The truth is, sentimentality is a tool like any other the artist has at his/her disposal, and it can be used well (as George Jones or Irving Berlin use it), or poorly (Eddie Fisher). The poet Richard Hugo has written,
[20th century] writers came to believe that the further from sentimentality we got, the truer the art. That was a mistake. As Bill Kittredge, my colleague who teaches fiction writing, has pointed out: if you are not risking sentimentality, you are not close to your inner self.
You'd think that modern jazz, with its hip, incisive intellectualism, would be at the opposite end of the spectrum from sentimentality, but some of its greatest performances have come from the sentimental melodies of composers like Victor Herbert and Sigmund Romberg. And a couple of pinnacles of the art form have come from jazz interpretations of valses more syrupy than hot: Coltrane's "My Favorite Things" and Miles Davis's "Someday My Prince Will Come" (or "Surrey With the Fringe on Top," not a waltz, but no less sentimental).
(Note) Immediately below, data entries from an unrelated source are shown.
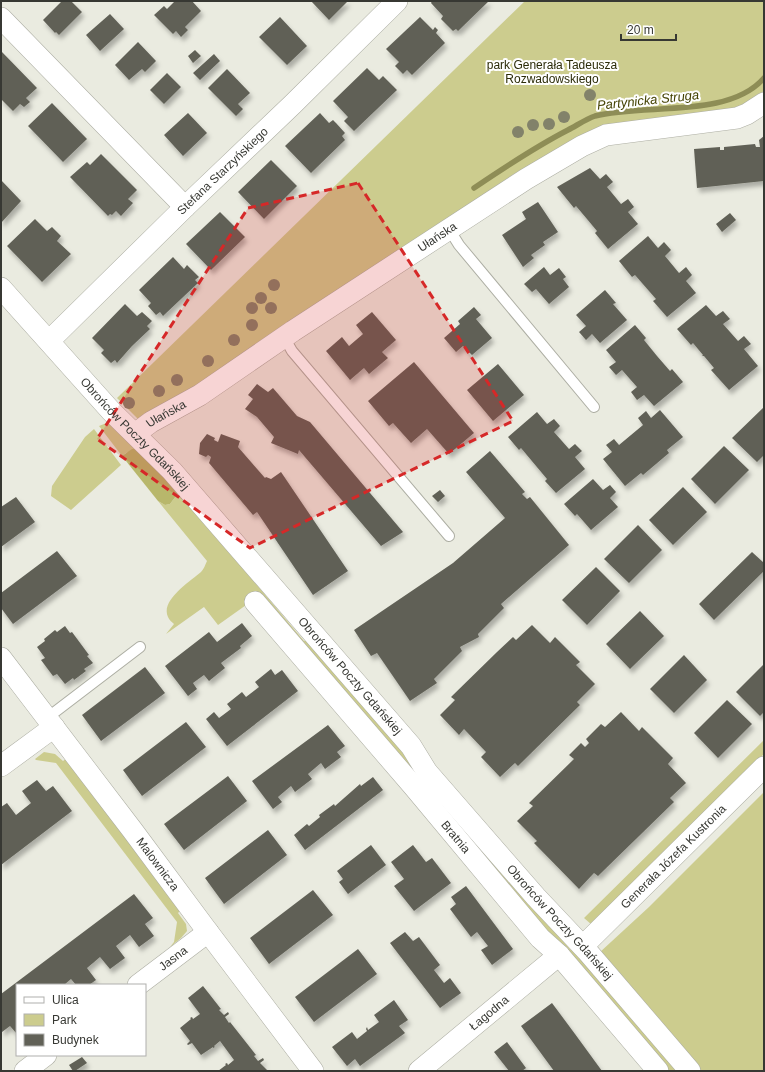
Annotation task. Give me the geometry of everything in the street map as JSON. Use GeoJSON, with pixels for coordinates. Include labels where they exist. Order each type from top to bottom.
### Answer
{"type":"FeatureCollection","features":[{"type":"Feature","properties":{"kind":"street","name":"Stefana Starzyńskiego"},"geometry":{"type":"LineString","coordinates":[[49,341],[395,2]]}},
{"type":"Feature","properties":{"kind":"street"},"geometry":{"type":"LineString","coordinates":[[1,18],[185,207]]}},
{"type":"Feature","properties":{"kind":"street","name":"Ułańska"},"geometry":{"type":"LineString","coordinates":[[136,434],[151,422],[200,395],[389,267],[526,178],[582,146],[606,135],[737,118],[747,114],[764,103]]}},
{"type":"Feature","properties":{"kind":"street","name":"Obrońców Poczty Gdańskiej"},"geometry":{"type":"LineString","coordinates":[[1,288],[111,411],[172,471],[401,734],[411,746],[427,772],[536,897],[583,946],[690,1071]]}},
{"type":"Feature","properties":{"kind":"street","name":"Bratnia"},"geometry":{"type":"LineString","coordinates":[[255,602],[414,787],[540,938],[560,955],[658,1071]]}},
{"type":"Feature","properties":{"kind":"street","name":"Malownicza"},"geometry":{"type":"LineString","coordinates":[[1,658],[313,1071]]}},
{"type":"Feature","properties":{"kind":"street"},"geometry":{"type":"LineString","coordinates":[[1,766],[50,723]]}},
{"type":"Feature","properties":{"kind":"street","name":"Generała Józefa Kustronia"},"geometry":{"type":"LineString","coordinates":[[583,946],[764,767]]}},
{"type":"Feature","properties":{"kind":"street","name":"Jasna"},"geometry":{"type":"LineString","coordinates":[[139,984],[208,932]]}},
{"type":"Feature","properties":{"kind":"street","name":"Łagodna"},"geometry":{"type":"LineString","coordinates":[[419,1071],[560,955]]}},
{"type":"Feature","properties":{"kind":"street"},"geometry":{"type":"LineString","coordinates":[[27,1070],[45,1056]]}},
{"type":"Feature","properties":{"kind":"lane"},"geometry":{"type":"LineString","coordinates":[[449,229],[459,245],[594,406]]}},
{"type":"Feature","properties":{"kind":"lane"},"geometry":{"type":"LineString","coordinates":[[284,337],[292,351],[449,536]]}},
{"type":"Feature","properties":{"kind":"lane"},"geometry":{"type":"LineString","coordinates":[[50,723],[140,647]]}},
{"type":"Feature","properties":{"kind":"highlighted area"},"geometry":{"type":"Polygon","coordinates":[[[358,183],[513,421],[250,548],[97,439],[248,208],[358,183]]]}},
{"type":"Feature","properties":{"kind":"green space","name":"park Generała Tadeusza Rozwadowskiego"},"geometry":{"type":"Polygon","coordinates":[[[525,1],[764,1],[764,91],[742,105],[727,110],[584,134],[514,174],[318,305],[261,340],[197,387],[138,419],[117,398],[525,1]]]}},
{"type":"Feature","properties":{"kind":"green space"},"geometry":{"type":"Polygon","coordinates":[[[109,422],[137,449],[122,456],[99,426],[109,422]]]}},
{"type":"Feature","properties":{"kind":"green space"},"geometry":{"type":"Polygon","coordinates":[[[94,429],[121,465],[71,510],[51,496],[52,486],[85,437],[94,429]]]}},
{"type":"Feature","properties":{"kind":"green space"},"geometry":{"type":"Polygon","coordinates":[[[179,492],[304,641],[306,640],[395,739],[470,835],[571,950],[577,944],[685,1071],[668,1071],[546,933],[259,596],[218,625],[204,607],[166,634],[174,624],[168,617],[168,604],[184,586],[201,572],[207,561],[158,501],[165,505],[170,504],[179,492]]]}},
{"type":"Feature","properties":{"kind":"green space"},"geometry":{"type":"Polygon","coordinates":[[[764,740],[764,754],[592,925],[584,918],[764,740]]]}},
{"type":"Feature","properties":{"kind":"green space"},"geometry":{"type":"Polygon","coordinates":[[[44,752],[55,754],[63,761],[67,758],[182,909],[178,913],[186,924],[187,931],[170,947],[174,942],[177,922],[56,763],[35,759],[44,752]]]}},
{"type":"Feature","properties":{"kind":"green space"},"geometry":{"type":"Polygon","coordinates":[[[764,792],[764,1071],[700,1071],[599,953],[649,907],[764,792]]]}},
{"type":"Feature","properties":{"kind":"shaded area"},"geometry":{"type":"Polygon","coordinates":[[[132,449],[137,449],[179,492],[170,504],[165,505],[158,501],[122,456],[132,449]]]}},
{"type":"Feature","properties":{"kind":"building"},"geometry":{"type":"Polygon","coordinates":[[[62,1],[71,1],[82,12],[59,35],[56,32],[55,33],[43,20],[62,1]]]}},
{"type":"Feature","properties":{"kind":"building"},"geometry":{"type":"Polygon","coordinates":[[[175,1],[192,1],[201,11],[185,27],[188,30],[181,37],[176,31],[173,34],[154,15],[164,6],[167,9],[175,1]]]}},
{"type":"Feature","properties":{"kind":"building"},"geometry":{"type":"Polygon","coordinates":[[[311,1],[348,1],[329,20],[311,1]]]}},
{"type":"Feature","properties":{"kind":"building"},"geometry":{"type":"Polygon","coordinates":[[[432,1],[489,1],[458,31],[456,29],[453,31],[441,19],[443,16],[431,3],[432,1]]]}},
{"type":"Feature","properties":{"kind":"building"},"geometry":{"type":"Polygon","coordinates":[[[110,14],[124,29],[100,51],[86,35],[110,14]]]}},
{"type":"Feature","properties":{"kind":"building"},"geometry":{"type":"Polygon","coordinates":[[[280,17],[307,46],[287,65],[259,37],[280,17]]]}},
{"type":"Feature","properties":{"kind":"building"},"geometry":{"type":"Polygon","coordinates":[[[420,17],[433,30],[435,27],[438,30],[436,33],[445,43],[412,75],[407,70],[403,74],[395,66],[399,62],[386,49],[420,17]]]}},
{"type":"Feature","properties":{"kind":"building"},"geometry":{"type":"Polygon","coordinates":[[[138,42],[156,61],[145,72],[142,69],[129,80],[115,65],[138,42]]]}},
{"type":"Feature","properties":{"kind":"building"},"geometry":{"type":"Polygon","coordinates":[[[195,50],[201,56],[193,63],[188,56],[195,50]]]}},
{"type":"Feature","properties":{"kind":"building"},"geometry":{"type":"Polygon","coordinates":[[[2,52],[37,88],[26,98],[30,102],[24,107],[20,104],[13,111],[1,99],[2,52]]]}},
{"type":"Feature","properties":{"kind":"building"},"geometry":{"type":"Polygon","coordinates":[[[214,54],[220,61],[200,80],[193,73],[214,54]]]}},
{"type":"Feature","properties":{"kind":"building"},"geometry":{"type":"Polygon","coordinates":[[[367,68],[379,80],[383,76],[397,90],[354,131],[344,121],[348,117],[333,101],[367,68]]]}},
{"type":"Feature","properties":{"kind":"building"},"geometry":{"type":"Polygon","coordinates":[[[227,69],[250,93],[238,104],[243,109],[236,116],[208,88],[227,69]]]}},
{"type":"Feature","properties":{"kind":"building"},"geometry":{"type":"Polygon","coordinates":[[[167,73],[181,87],[164,104],[150,90],[167,73]]]}},
{"type":"Feature","properties":{"kind":"building"},"geometry":{"type":"Polygon","coordinates":[[[52,103],[87,139],[63,162],[28,126],[52,103]]]}},
{"type":"Feature","properties":{"kind":"building"},"geometry":{"type":"Polygon","coordinates":[[[188,113],[207,133],[183,156],[164,135],[188,113]]]}},
{"type":"Feature","properties":{"kind":"building"},"geometry":{"type":"Polygon","coordinates":[[[320,113],[329,123],[333,120],[336,123],[345,133],[342,136],[345,140],[311,173],[285,146],[320,113]]]}},
{"type":"Feature","properties":{"kind":"building"},"geometry":{"type":"Polygon","coordinates":[[[764,136],[764,181],[697,188],[694,149],[720,147],[720,150],[724,150],[724,147],[755,144],[756,147],[760,147],[759,140],[764,136]]]}},
{"type":"Feature","properties":{"kind":"building"},"geometry":{"type":"Polygon","coordinates":[[[101,154],[137,190],[128,199],[133,203],[121,216],[116,211],[112,215],[110,214],[108,216],[70,177],[87,162],[90,165],[101,154]]]}},
{"type":"Feature","properties":{"kind":"building"},"geometry":{"type":"Polygon","coordinates":[[[271,160],[297,186],[264,219],[238,192],[271,160]]]}},
{"type":"Feature","properties":{"kind":"building"},"geometry":{"type":"Polygon","coordinates":[[[590,168],[600,179],[606,174],[613,182],[607,187],[621,204],[628,199],[634,207],[628,212],[638,224],[608,249],[595,233],[597,231],[576,206],[574,208],[557,187],[590,168]]]}},
{"type":"Feature","properties":{"kind":"building"},"geometry":{"type":"Polygon","coordinates":[[[1,180],[21,201],[1,223],[1,180]]]}},
{"type":"Feature","properties":{"kind":"building"},"geometry":{"type":"Polygon","coordinates":[[[538,202],[558,232],[543,242],[545,245],[531,255],[534,258],[523,267],[502,235],[526,219],[522,212],[538,202]]]}},
{"type":"Feature","properties":{"kind":"building"},"geometry":{"type":"Polygon","coordinates":[[[220,212],[245,237],[211,270],[186,244],[220,212]]]}},
{"type":"Feature","properties":{"kind":"building"},"geometry":{"type":"Polygon","coordinates":[[[730,213],[736,220],[722,232],[716,224],[730,213]]]}},
{"type":"Feature","properties":{"kind":"building"},"geometry":{"type":"Polygon","coordinates":[[[35,219],[47,231],[52,227],[61,236],[57,241],[71,254],[42,282],[7,246],[35,219]]]}},
{"type":"Feature","properties":{"kind":"building"},"geometry":{"type":"Polygon","coordinates":[[[648,236],[658,248],[664,242],[671,250],[665,256],[679,273],[686,267],[692,275],[686,281],[696,293],[667,317],[653,301],[656,299],[635,275],[632,277],[619,261],[648,236]]]}},
{"type":"Feature","properties":{"kind":"building"},"geometry":{"type":"Polygon","coordinates":[[[173,257],[184,269],[187,265],[199,277],[195,280],[198,283],[163,316],[160,312],[156,315],[148,306],[151,303],[139,290],[173,257]]]}},
{"type":"Feature","properties":{"kind":"building"},"geometry":{"type":"Polygon","coordinates":[[[544,267],[550,275],[559,268],[566,277],[563,279],[569,287],[549,304],[536,289],[532,292],[524,284],[544,267]]]}},
{"type":"Feature","properties":{"kind":"building"},"geometry":{"type":"Polygon","coordinates":[[[605,290],[616,303],[613,304],[627,320],[600,343],[592,334],[586,340],[579,332],[586,326],[576,315],[605,290]]]}},
{"type":"Feature","properties":{"kind":"building"},"geometry":{"type":"Polygon","coordinates":[[[125,304],[137,316],[142,312],[152,321],[147,326],[150,329],[117,363],[115,360],[111,363],[101,353],[104,350],[92,338],[125,304]]]}},
{"type":"Feature","properties":{"kind":"building"},"geometry":{"type":"Polygon","coordinates":[[[706,305],[716,316],[723,311],[730,319],[723,324],[738,341],[744,336],[751,344],[744,349],[758,366],[729,390],[711,370],[714,368],[704,356],[702,356],[703,355],[693,343],[691,345],[677,329],[706,305]]]}},
{"type":"Feature","properties":{"kind":"building"},"geometry":{"type":"Polygon","coordinates":[[[474,307],[481,315],[476,319],[492,338],[472,355],[463,346],[456,352],[444,338],[460,324],[458,321],[474,307]]]}},
{"type":"Feature","properties":{"kind":"building"},"geometry":{"type":"Polygon","coordinates":[[[372,312],[396,340],[382,352],[388,358],[369,374],[364,368],[350,380],[326,351],[342,337],[349,346],[363,334],[356,325],[372,312]]]}},
{"type":"Feature","properties":{"kind":"building"},"geometry":{"type":"Polygon","coordinates":[[[635,325],[646,338],[644,340],[657,356],[670,371],[672,369],[683,382],[654,406],[644,395],[637,400],[631,392],[637,387],[622,370],[616,375],[609,367],[616,362],[606,350],[635,325]]]}},
{"type":"Feature","properties":{"kind":"building"},"geometry":{"type":"Polygon","coordinates":[[[414,362],[474,433],[449,454],[427,429],[411,443],[393,423],[389,426],[368,401],[414,362]]]}},
{"type":"Feature","properties":{"kind":"building"},"geometry":{"type":"Polygon","coordinates":[[[498,364],[524,395],[493,421],[467,390],[498,364]]]}},
{"type":"Feature","properties":{"kind":"building"},"geometry":{"type":"Polygon","coordinates":[[[257,384],[268,392],[273,388],[297,416],[310,422],[403,532],[381,546],[299,450],[298,454],[271,443],[274,437],[257,417],[245,409],[253,399],[248,395],[257,384]]]}},
{"type":"Feature","properties":{"kind":"building"},"geometry":{"type":"Polygon","coordinates":[[[764,407],[764,455],[757,462],[732,438],[764,407]]]}},
{"type":"Feature","properties":{"kind":"building"},"geometry":{"type":"Polygon","coordinates":[[[660,410],[683,437],[667,450],[669,453],[643,475],[641,473],[625,486],[603,459],[612,452],[606,445],[614,439],[619,445],[643,425],[638,418],[646,411],[651,418],[660,410]]]}},
{"type":"Feature","properties":{"kind":"building"},"geometry":{"type":"Polygon","coordinates":[[[537,412],[547,424],[554,419],[560,426],[554,432],[569,449],[575,444],[582,451],[575,457],[585,469],[556,493],[545,481],[547,479],[521,448],[519,450],[508,437],[537,412]]]}},
{"type":"Feature","properties":{"kind":"building"},"geometry":{"type":"Polygon","coordinates":[[[207,434],[215,438],[214,440],[218,442],[221,434],[240,441],[238,447],[265,478],[271,479],[281,472],[348,571],[313,595],[257,512],[253,515],[209,463],[211,457],[208,455],[206,457],[199,454],[200,443],[207,434]]]}},
{"type":"Feature","properties":{"kind":"building"},"geometry":{"type":"Polygon","coordinates":[[[724,446],[749,470],[715,504],[691,479],[724,446]]]}},
{"type":"Feature","properties":{"kind":"building"},"geometry":{"type":"Polygon","coordinates":[[[490,451],[525,492],[522,494],[527,499],[530,497],[569,545],[501,604],[504,608],[478,634],[479,637],[460,647],[462,651],[434,679],[437,683],[410,701],[377,653],[371,656],[354,630],[453,563],[505,518],[466,472],[490,451]]]}},
{"type":"Feature","properties":{"kind":"building"},"geometry":{"type":"Polygon","coordinates":[[[593,479],[603,490],[610,485],[616,492],[610,498],[618,507],[591,530],[577,514],[575,516],[564,504],[593,479]]]}},
{"type":"Feature","properties":{"kind":"building"},"geometry":{"type":"Polygon","coordinates":[[[683,487],[707,512],[673,545],[649,520],[683,487]]]}},
{"type":"Feature","properties":{"kind":"building"},"geometry":{"type":"Polygon","coordinates":[[[440,490],[445,496],[438,502],[432,496],[440,490]]]}},
{"type":"Feature","properties":{"kind":"building"},"geometry":{"type":"Polygon","coordinates":[[[16,497],[35,522],[1,547],[1,507],[16,497]]]}},
{"type":"Feature","properties":{"kind":"building"},"geometry":{"type":"Polygon","coordinates":[[[638,525],[662,550],[629,583],[604,559],[638,525]]]}},
{"type":"Feature","properties":{"kind":"building"},"geometry":{"type":"Polygon","coordinates":[[[57,551],[77,576],[13,624],[1,608],[1,593],[57,551]]]}},
{"type":"Feature","properties":{"kind":"building"},"geometry":{"type":"Polygon","coordinates":[[[752,552],[764,563],[764,571],[714,620],[699,604],[752,552]]]}},
{"type":"Feature","properties":{"kind":"building"},"geometry":{"type":"Polygon","coordinates":[[[596,567],[620,591],[587,625],[562,600],[596,567]]]}},
{"type":"Feature","properties":{"kind":"building"},"geometry":{"type":"Polygon","coordinates":[[[640,611],[664,636],[630,669],[606,644],[640,611]]]}},
{"type":"Feature","properties":{"kind":"building"},"geometry":{"type":"Polygon","coordinates":[[[242,623],[252,636],[240,646],[241,648],[221,663],[225,668],[209,681],[204,675],[193,683],[197,689],[188,696],[165,666],[209,632],[217,642],[242,623]]]}},
{"type":"Feature","properties":{"kind":"building"},"geometry":{"type":"Polygon","coordinates":[[[532,625],[550,643],[555,637],[580,662],[576,665],[595,684],[577,702],[580,705],[518,766],[515,763],[500,777],[481,757],[486,752],[464,729],[459,735],[440,715],[455,700],[451,697],[497,652],[513,637],[516,640],[532,625]]]}},
{"type":"Feature","properties":{"kind":"building"},"geometry":{"type":"Polygon","coordinates":[[[65,626],[70,633],[72,632],[93,663],[84,669],[86,671],[74,680],[73,678],[65,684],[57,674],[53,676],[41,660],[45,658],[37,647],[55,630],[57,632],[65,626]]]}},
{"type":"Feature","properties":{"kind":"building"},"geometry":{"type":"Polygon","coordinates":[[[684,655],[707,680],[674,713],[650,689],[684,655]]]}},
{"type":"Feature","properties":{"kind":"building"},"geometry":{"type":"Polygon","coordinates":[[[764,664],[764,712],[760,716],[736,692],[764,664]]]}},
{"type":"Feature","properties":{"kind":"building"},"geometry":{"type":"Polygon","coordinates":[[[145,667],[165,693],[101,741],[82,715],[145,667]]]}},
{"type":"Feature","properties":{"kind":"building"},"geometry":{"type":"Polygon","coordinates":[[[271,669],[275,675],[282,670],[298,691],[227,746],[206,719],[214,712],[219,718],[231,709],[227,704],[242,692],[246,697],[259,687],[255,682],[271,669]]]}},
{"type":"Feature","properties":{"kind":"building"},"geometry":{"type":"Polygon","coordinates":[[[727,700],[752,724],[718,758],[694,733],[727,700]]]}},
{"type":"Feature","properties":{"kind":"building"},"geometry":{"type":"Polygon","coordinates":[[[621,712],[639,731],[642,727],[673,758],[668,764],[686,783],[670,798],[674,802],[598,876],[594,873],[579,889],[534,843],[537,841],[517,821],[533,806],[529,803],[574,759],[569,755],[581,743],[585,747],[589,743],[586,739],[601,724],[605,727],[621,712]]]}},
{"type":"Feature","properties":{"kind":"building"},"geometry":{"type":"Polygon","coordinates":[[[186,722],[206,747],[142,796],[123,770],[186,722]]]}},
{"type":"Feature","properties":{"kind":"building"},"geometry":{"type":"Polygon","coordinates":[[[328,725],[345,746],[337,752],[341,757],[325,769],[321,763],[308,774],[312,779],[295,792],[291,786],[278,797],[282,802],[273,809],[252,781],[328,725]]]}},
{"type":"Feature","properties":{"kind":"building"},"geometry":{"type":"Polygon","coordinates":[[[228,776],[247,801],[184,850],[164,824],[228,776]]]}},
{"type":"Feature","properties":{"kind":"building"},"geometry":{"type":"Polygon","coordinates":[[[373,777],[383,790],[305,850],[294,835],[307,824],[309,826],[320,817],[319,815],[334,804],[335,806],[360,784],[361,786],[373,777]]]}},
{"type":"Feature","properties":{"kind":"building"},"geometry":{"type":"Polygon","coordinates":[[[37,780],[46,791],[53,786],[72,811],[1,865],[1,807],[7,803],[16,815],[31,803],[22,791],[37,780]]]}},
{"type":"Feature","properties":{"kind":"building"},"geometry":{"type":"Polygon","coordinates":[[[268,830],[287,855],[224,904],[205,878],[268,830]]]}},
{"type":"Feature","properties":{"kind":"building"},"geometry":{"type":"Polygon","coordinates":[[[371,845],[386,865],[348,894],[339,882],[343,879],[337,871],[371,845]]]}},
{"type":"Feature","properties":{"kind":"building"},"geometry":{"type":"Polygon","coordinates":[[[413,845],[426,862],[432,858],[451,883],[414,911],[394,886],[404,879],[391,862],[413,845]]]}},
{"type":"Feature","properties":{"kind":"building"},"geometry":{"type":"Polygon","coordinates":[[[466,886],[513,949],[492,965],[481,950],[488,946],[477,932],[471,937],[450,909],[456,904],[451,897],[466,886]]]}},
{"type":"Feature","properties":{"kind":"building"},"geometry":{"type":"Polygon","coordinates":[[[313,890],[333,915],[269,964],[250,938],[313,890]]]}},
{"type":"Feature","properties":{"kind":"building"},"geometry":{"type":"Polygon","coordinates":[[[134,894],[153,918],[145,924],[154,936],[139,947],[130,935],[116,946],[125,958],[110,969],[100,957],[87,968],[96,980],[90,984],[75,984],[71,979],[65,984],[16,984],[16,1033],[10,1026],[2,1032],[1,994],[134,894]]]}},
{"type":"Feature","properties":{"kind":"building"},"geometry":{"type":"Polygon","coordinates":[[[405,932],[413,941],[419,937],[440,965],[434,970],[444,983],[450,978],[461,993],[440,1008],[390,943],[405,932]]]}},
{"type":"Feature","properties":{"kind":"building"},"geometry":{"type":"Polygon","coordinates":[[[358,949],[377,974],[314,1022],[295,997],[358,949]]]}},
{"type":"Feature","properties":{"kind":"building"},"geometry":{"type":"Polygon","coordinates":[[[203,986],[221,1009],[219,1010],[224,1015],[228,1012],[229,1014],[225,1017],[229,1023],[230,1022],[256,1055],[254,1056],[258,1061],[263,1058],[264,1060],[260,1063],[268,1071],[218,1071],[226,1065],[225,1064],[227,1063],[228,1065],[234,1060],[220,1041],[214,1046],[215,1047],[201,1055],[192,1043],[187,1044],[190,1041],[180,1028],[191,1019],[190,1018],[192,1017],[193,1019],[200,1014],[188,998],[203,986]]]}},
{"type":"Feature","properties":{"kind":"building"},"geometry":{"type":"Polygon","coordinates":[[[394,1000],[408,1020],[399,1026],[405,1033],[360,1066],[355,1059],[347,1066],[332,1047],[352,1032],[357,1039],[367,1031],[367,1027],[368,1030],[379,1022],[374,1015],[394,1000]]]}},
{"type":"Feature","properties":{"kind":"building"},"geometry":{"type":"Polygon","coordinates":[[[552,1003],[602,1071],[554,1071],[521,1026],[552,1003]]]}},
{"type":"Feature","properties":{"kind":"building"},"geometry":{"type":"Polygon","coordinates":[[[507,1042],[526,1068],[522,1071],[509,1071],[494,1052],[507,1042]]]}},
{"type":"Feature","properties":{"kind":"building"},"geometry":{"type":"Polygon","coordinates":[[[82,1057],[87,1063],[73,1071],[69,1065],[82,1057]]]}},
{"type":"Feature","properties":{"kind":"waterway","name":"Partynicka Struga"},"geometry":{"type":"LineString","coordinates":[[474,188],[532,150],[595,116],[615,112],[685,108],[708,105],[730,99],[749,91],[764,78]]}}]}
And Rollins wasn't the first jazz artist to cover "Count Your Blessings" -- Gene Ammons did it in 1954, while the song was still riding the charts.

Rollins doesn't shy away from the tenderness of the melody, though he gives it a depth...no, let's say, finds depth. Irving Berlin may have been sentimental as all get-out, but he wasn't shallow. Richie Powell, in a beautiful solo, probably concerns himself less with exploring the emotional rewards of counting one's blessings, but Rollins brings us back to it.

Sonny Rollins + 4  -- not Sonny Rollins Quintet -- was released on a 12-inch LP.